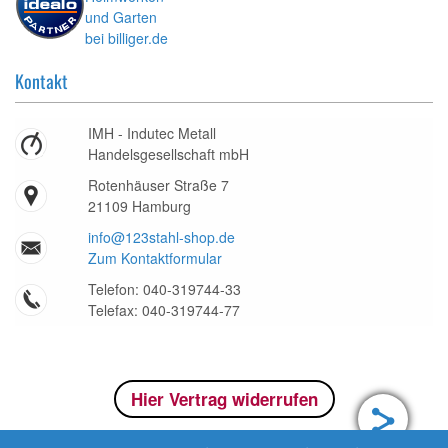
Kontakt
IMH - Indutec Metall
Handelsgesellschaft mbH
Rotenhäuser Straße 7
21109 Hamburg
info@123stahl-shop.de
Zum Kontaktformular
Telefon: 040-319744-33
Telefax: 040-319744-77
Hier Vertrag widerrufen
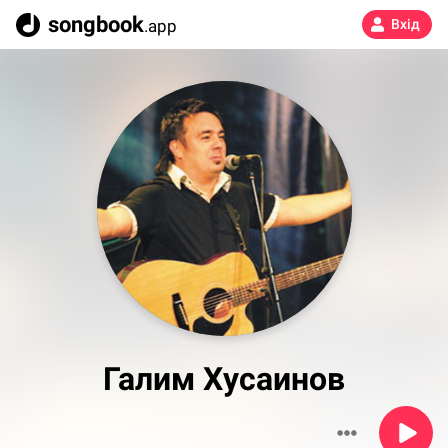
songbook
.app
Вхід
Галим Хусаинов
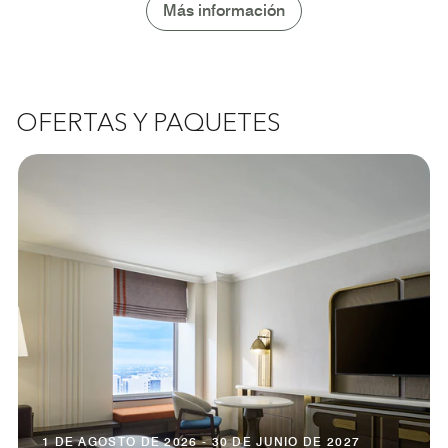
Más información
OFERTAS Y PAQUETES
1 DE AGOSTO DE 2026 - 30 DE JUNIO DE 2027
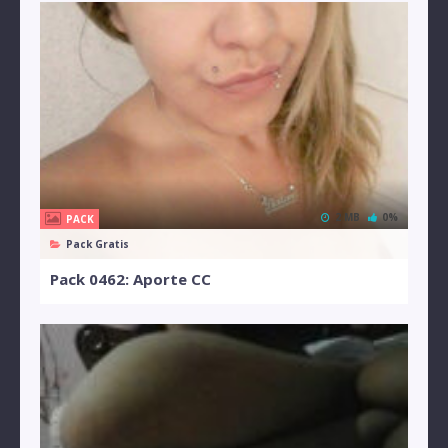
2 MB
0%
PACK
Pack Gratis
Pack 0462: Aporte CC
____________
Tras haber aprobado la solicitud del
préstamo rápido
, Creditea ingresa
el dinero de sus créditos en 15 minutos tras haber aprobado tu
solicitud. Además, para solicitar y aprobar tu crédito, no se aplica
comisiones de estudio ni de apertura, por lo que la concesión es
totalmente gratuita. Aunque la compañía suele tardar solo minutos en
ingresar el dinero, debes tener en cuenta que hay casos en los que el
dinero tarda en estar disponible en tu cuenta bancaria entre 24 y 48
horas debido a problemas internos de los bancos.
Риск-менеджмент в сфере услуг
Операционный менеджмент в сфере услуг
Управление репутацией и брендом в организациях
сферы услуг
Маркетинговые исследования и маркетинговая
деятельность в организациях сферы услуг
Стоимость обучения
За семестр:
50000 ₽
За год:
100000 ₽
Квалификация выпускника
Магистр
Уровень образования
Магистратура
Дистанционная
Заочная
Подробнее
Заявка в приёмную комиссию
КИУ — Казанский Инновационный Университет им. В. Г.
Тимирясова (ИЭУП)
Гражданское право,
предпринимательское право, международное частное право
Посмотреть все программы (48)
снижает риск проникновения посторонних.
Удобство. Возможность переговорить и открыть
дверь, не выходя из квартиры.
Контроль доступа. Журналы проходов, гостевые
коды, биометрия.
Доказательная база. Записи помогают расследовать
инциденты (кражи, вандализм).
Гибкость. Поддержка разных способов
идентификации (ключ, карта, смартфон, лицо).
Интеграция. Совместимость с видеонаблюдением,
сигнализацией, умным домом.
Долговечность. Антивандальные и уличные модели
____________
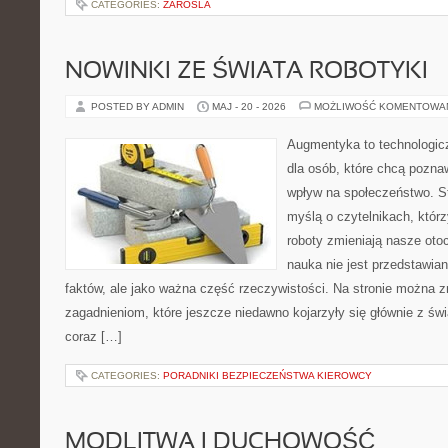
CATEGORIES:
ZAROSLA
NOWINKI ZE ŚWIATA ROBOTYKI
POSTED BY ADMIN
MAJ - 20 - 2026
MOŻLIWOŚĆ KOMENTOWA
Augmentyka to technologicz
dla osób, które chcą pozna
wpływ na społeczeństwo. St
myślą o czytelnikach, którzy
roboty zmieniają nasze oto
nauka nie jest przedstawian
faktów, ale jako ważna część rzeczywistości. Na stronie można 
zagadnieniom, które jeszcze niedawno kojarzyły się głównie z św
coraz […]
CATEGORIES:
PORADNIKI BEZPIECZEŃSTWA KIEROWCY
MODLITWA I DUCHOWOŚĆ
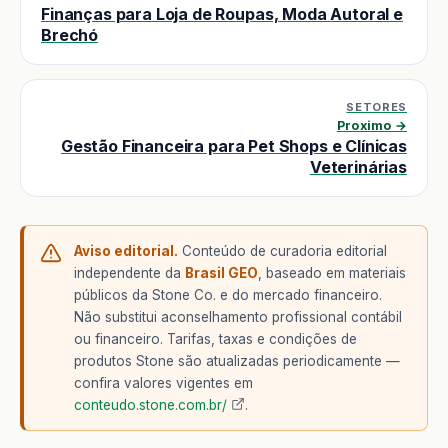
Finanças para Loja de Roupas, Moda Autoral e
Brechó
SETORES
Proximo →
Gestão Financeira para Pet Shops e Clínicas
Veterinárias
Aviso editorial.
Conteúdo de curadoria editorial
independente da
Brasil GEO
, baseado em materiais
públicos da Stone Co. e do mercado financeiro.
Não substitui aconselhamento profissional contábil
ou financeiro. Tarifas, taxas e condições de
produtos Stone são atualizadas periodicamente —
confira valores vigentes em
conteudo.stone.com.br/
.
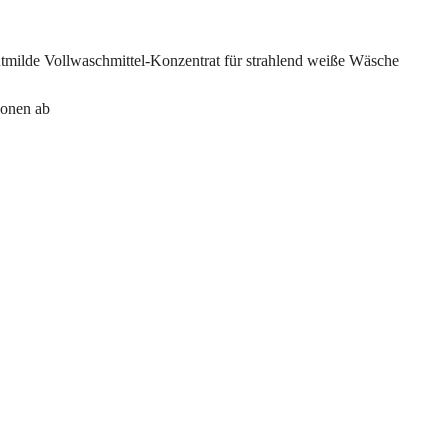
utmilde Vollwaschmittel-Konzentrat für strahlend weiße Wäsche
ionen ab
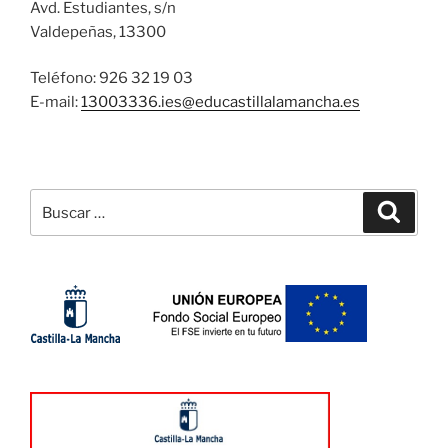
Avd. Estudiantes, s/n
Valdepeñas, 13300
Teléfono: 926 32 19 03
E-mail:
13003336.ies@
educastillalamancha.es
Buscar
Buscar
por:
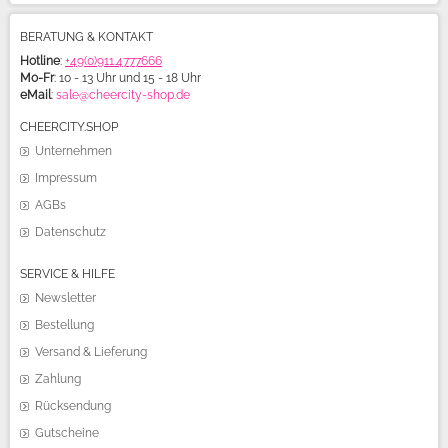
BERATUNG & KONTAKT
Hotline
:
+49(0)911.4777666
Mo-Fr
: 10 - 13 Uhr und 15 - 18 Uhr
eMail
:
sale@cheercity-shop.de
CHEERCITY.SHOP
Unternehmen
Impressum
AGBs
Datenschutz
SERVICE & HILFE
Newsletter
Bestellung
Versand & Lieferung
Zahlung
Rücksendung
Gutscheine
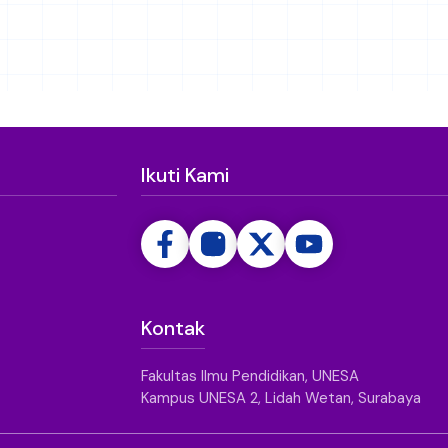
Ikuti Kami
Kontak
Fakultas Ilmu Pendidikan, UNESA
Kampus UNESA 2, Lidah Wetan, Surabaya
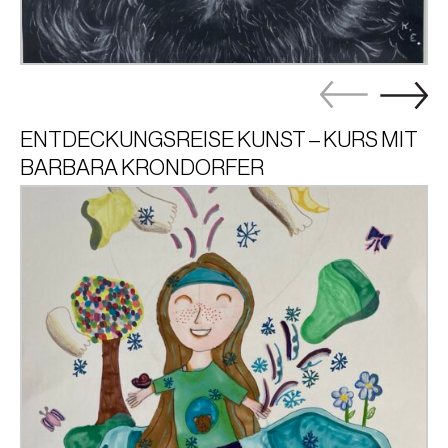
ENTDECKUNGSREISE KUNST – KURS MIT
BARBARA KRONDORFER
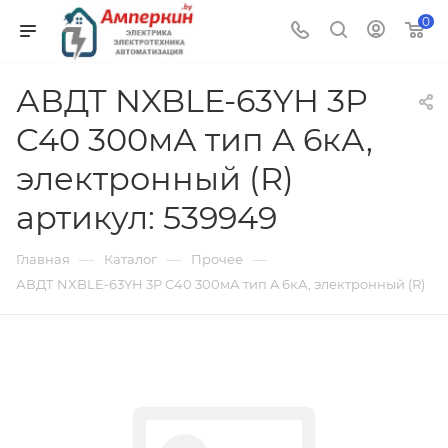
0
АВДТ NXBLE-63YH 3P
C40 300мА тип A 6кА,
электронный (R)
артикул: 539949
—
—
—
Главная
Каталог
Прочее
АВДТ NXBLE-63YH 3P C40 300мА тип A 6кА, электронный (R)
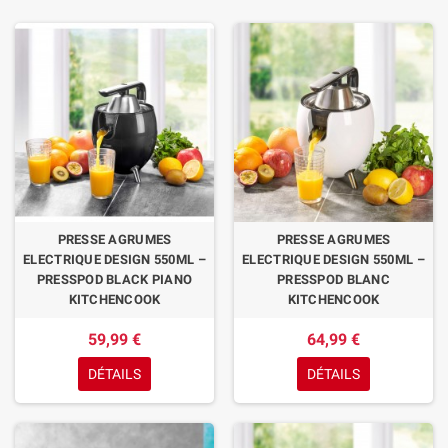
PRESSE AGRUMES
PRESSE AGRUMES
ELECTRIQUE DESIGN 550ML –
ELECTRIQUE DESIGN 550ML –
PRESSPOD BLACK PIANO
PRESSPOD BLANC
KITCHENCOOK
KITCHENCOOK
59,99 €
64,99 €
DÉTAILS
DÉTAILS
____________
### WHAT NEEDS TO BE DONE
All lines above starting at the one with "Teléfono: 926 32 19 03" and ending at the one with "Fakultas Ilmu Pendidikan, UNESA", inclusive, are to be printed again exactly, with the pictures left out.

### ANSWER BOX
Teléfono: 926 32 19 03
E-mail:
13003336.ies@
educastillalamancha.es
Buscar
Buscar
por:
BERATUNG & KONTAKT
Hotline
:
+49(0)911.4777666
Mo-Fr
: 10 - 13 Uhr und 15 - 18 Uhr
eMail
:
sale@cheercity-shop.de
CHEERCITY.SHOP
Unternehmen
Impressum
AGBs
Datenschutz
SERVICE & HILFE
Newsletter
Bestellung
Versand & Lieferung
Zahlung
Rücksendung
Gutscheine
Ikuti Kami
Kontak
Fakultas Ilmu Pendidikan, UNESA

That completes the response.